1 Experimental and Theoretical Psychology, Universität Heidelberg, Heidelberg, Germany
2 German Center for Vertigo and Dizziness (DSGZ), Klinikum der Universität München, Marchioninistr. 15, 81377 Munich, Germany

Special Issues: Neural Systems that Support Creative and Insightful Problem Solving

Sometimes, the solution to a difficult problem simply pops into mind. Such a moment of sudden comprehension is known as “insight”. This fundamental cognitive process is crucial for problem solving, creativity and innovation, yet its true nature remains elusive, despite one century of psychological research. Typically, insight is investigated by using spatial puzzles or verbal riddles. Broadening the traditional approach, we propose to tackle this question by presenting magic tricks to participants and asking them to find out the secret method used by the magician. Combining this approach with cueing in an fMRI experiment, we were able to break down the insight process into two underlying components: cognitive conflict and restructuring.
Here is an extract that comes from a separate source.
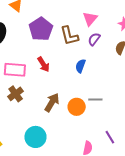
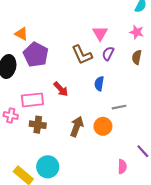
purple pentagon: (41, 29) -> (36, 55), moved
brown cross: (16, 94) -> (38, 125), turned -35
gray line: (95, 100) -> (119, 107), moved
cyan circle: (35, 137) -> (48, 167), moved

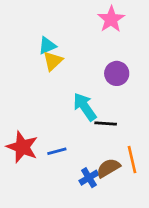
During cognitive conflict, problem solvers identify incongruent information that does not match their current mental representation. In a second step this information is restructured, thereby allowing them to correctly determine how the magic trick was done. We manipulated the occurrence of cognitive conflict by presenting two types of cues that lead participants to either maintain their perceptual belief (congruent cue) or to change their perceptual belief (incongruent cue) for the mechanism behind the magic trick. We found that partially overlapping but distinct networks of brain activity were recruited for cognitive conflict and restructuring. Posterior, predominantly visual brain activity during cognitive conflict reflected processes related to prediction error, attention to the relevant cue-specific sensory domain, and the default brain state. Restructuring on the other hand, showed a highly distributed pattern of brain activity in regions of the default mode, executive control networks, and salience networks. The angular gyrus and middle temporal gyrus were active in both cognitive conflict and restructuring, suggesting that these regions are important throughout the insight problem solving process. We believe this type of approach towards understanding insight will give lead to a better understanding of this complex process and the specific role that different brain regions play in creative thought.